## Required work:
Each line of the data below should be restated exactly, with images left out.

## Data section:
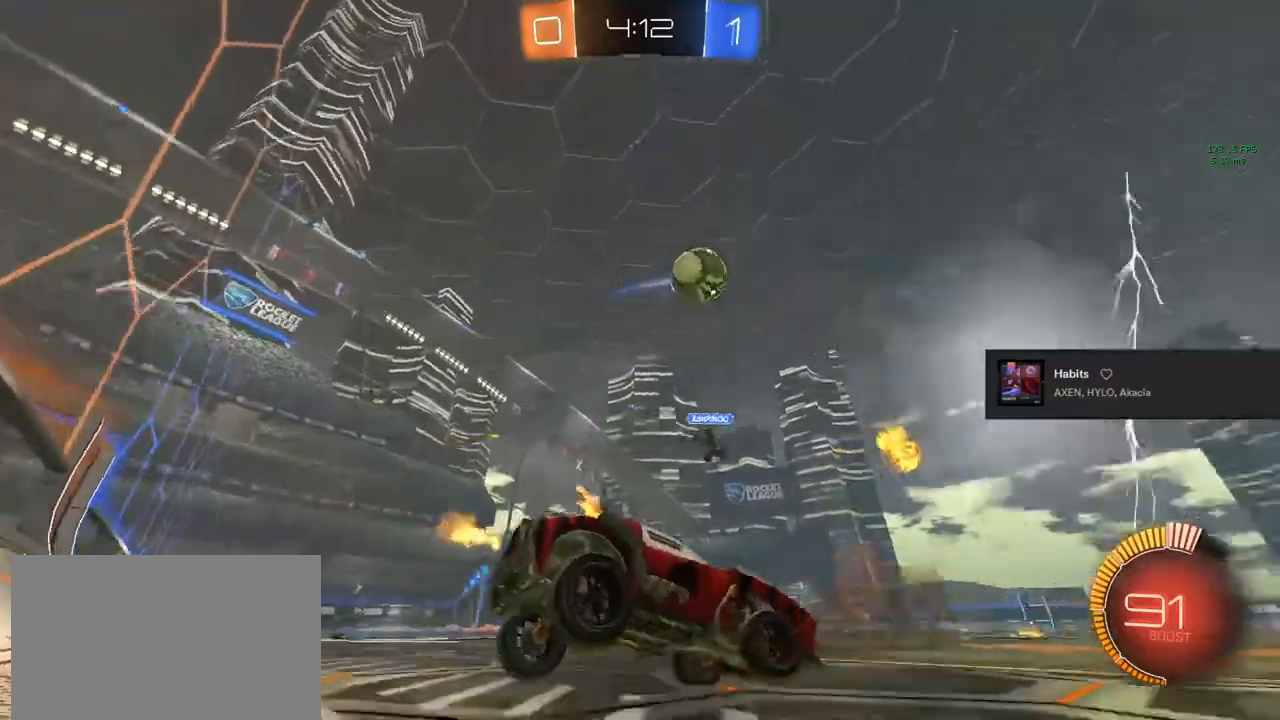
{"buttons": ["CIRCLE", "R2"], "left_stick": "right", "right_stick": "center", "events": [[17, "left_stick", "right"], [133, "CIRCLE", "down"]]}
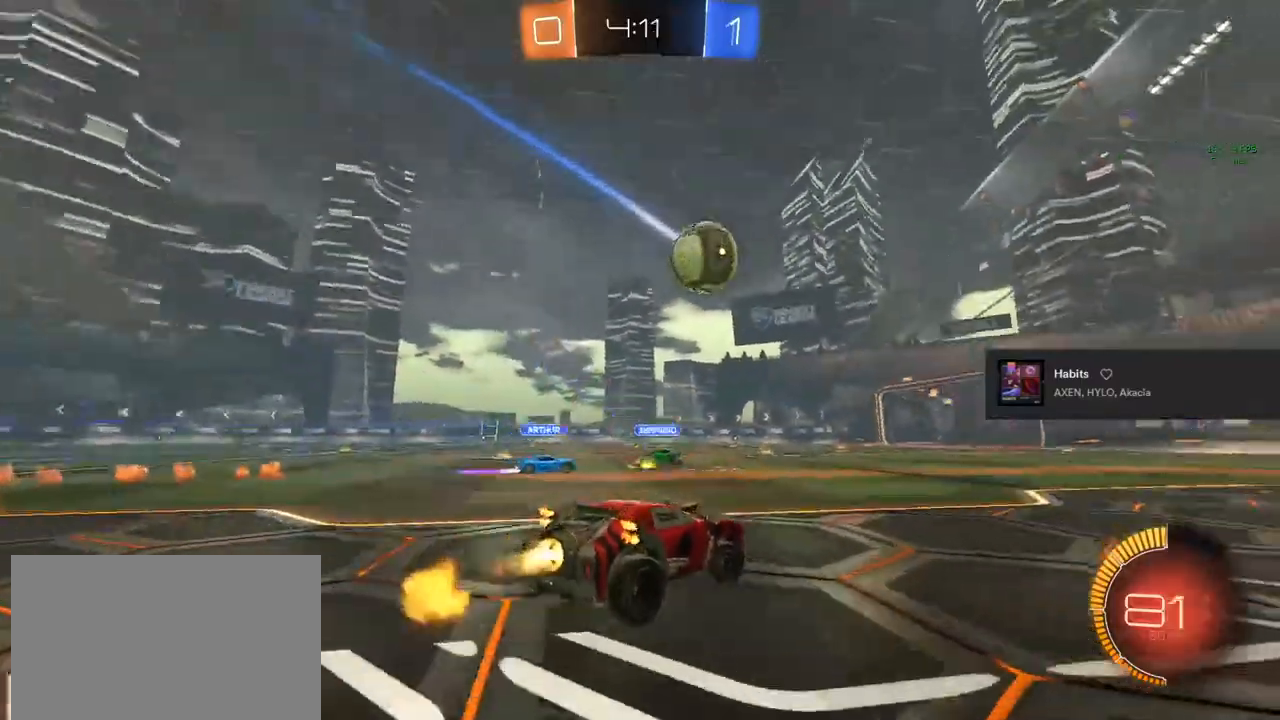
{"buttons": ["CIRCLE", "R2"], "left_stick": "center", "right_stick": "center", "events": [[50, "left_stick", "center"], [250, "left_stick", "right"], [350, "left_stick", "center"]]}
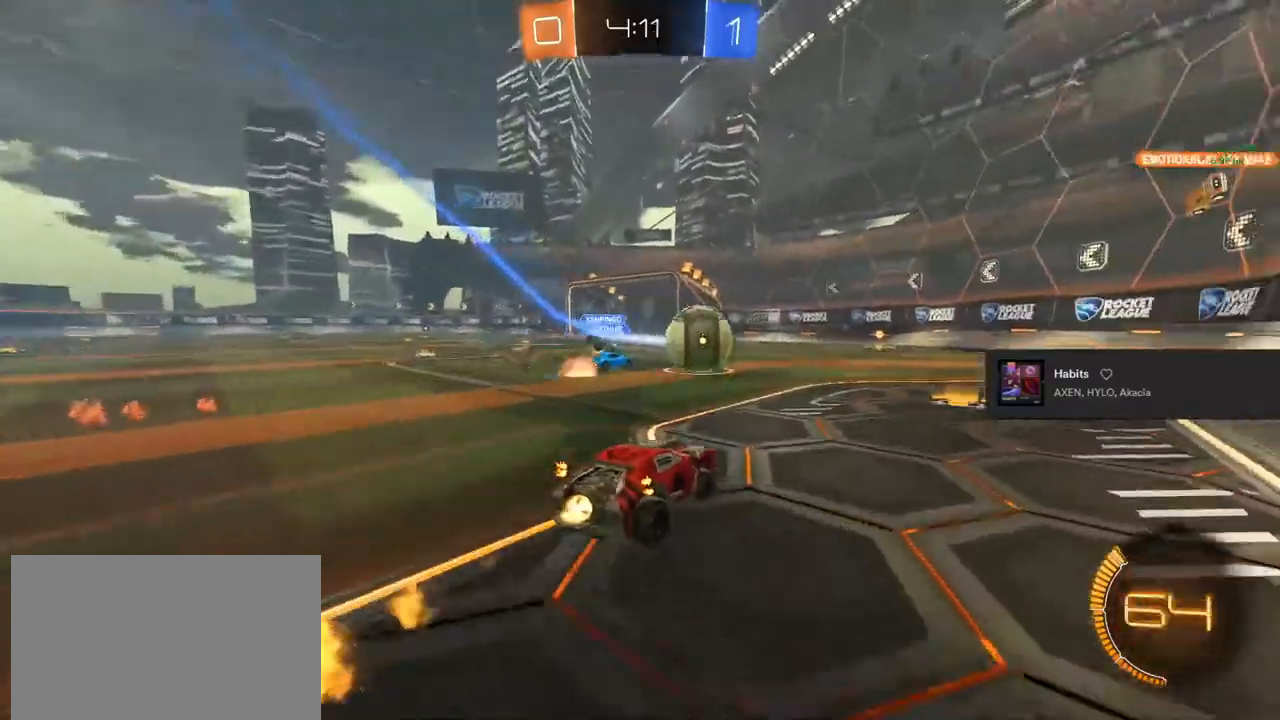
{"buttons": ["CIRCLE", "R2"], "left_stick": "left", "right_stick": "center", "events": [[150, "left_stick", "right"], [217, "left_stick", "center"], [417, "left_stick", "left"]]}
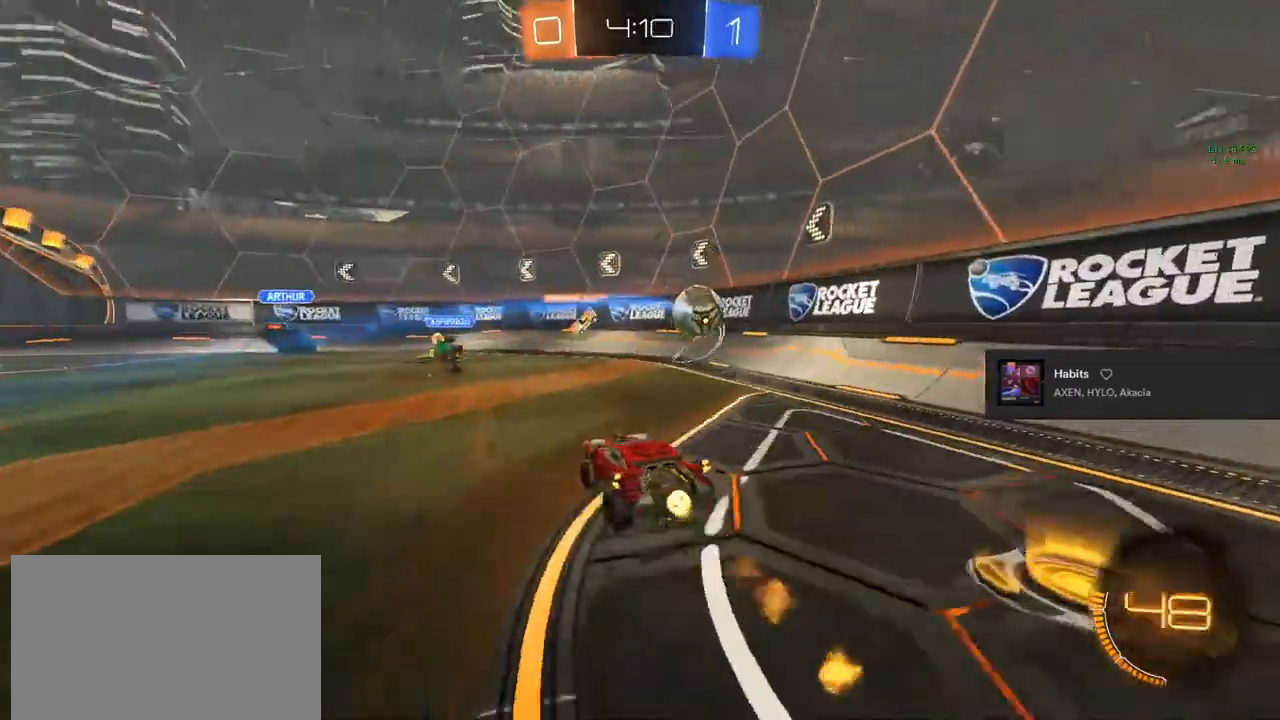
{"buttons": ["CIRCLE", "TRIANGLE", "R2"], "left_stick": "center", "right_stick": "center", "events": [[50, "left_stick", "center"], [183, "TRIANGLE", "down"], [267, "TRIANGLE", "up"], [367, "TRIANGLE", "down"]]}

## Exercise response:
{"buttons": ["CIRCLE", "R2"], "left_stick": "right", "right_stick": "center", "events": [[17, "left_stick", "right"], [133, "CIRCLE", "down"]]}
{"buttons": ["CIRCLE", "R2"], "left_stick": "center", "right_stick": "center", "events": [[50, "left_stick", "center"], [250, "left_stick", "right"], [350, "left_stick", "center"]]}
{"buttons": ["CIRCLE", "R2"], "left_stick": "left", "right_stick": "center", "events": [[150, "left_stick", "right"], [217, "left_stick", "center"], [417, "left_stick", "left"]]}
{"buttons": ["CIRCLE", "TRIANGLE", "R2"], "left_stick": "center", "right_stick": "center", "events": [[50, "left_stick", "center"], [183, "TRIANGLE", "down"], [267, "TRIANGLE", "up"], [367, "TRIANGLE", "down"]]}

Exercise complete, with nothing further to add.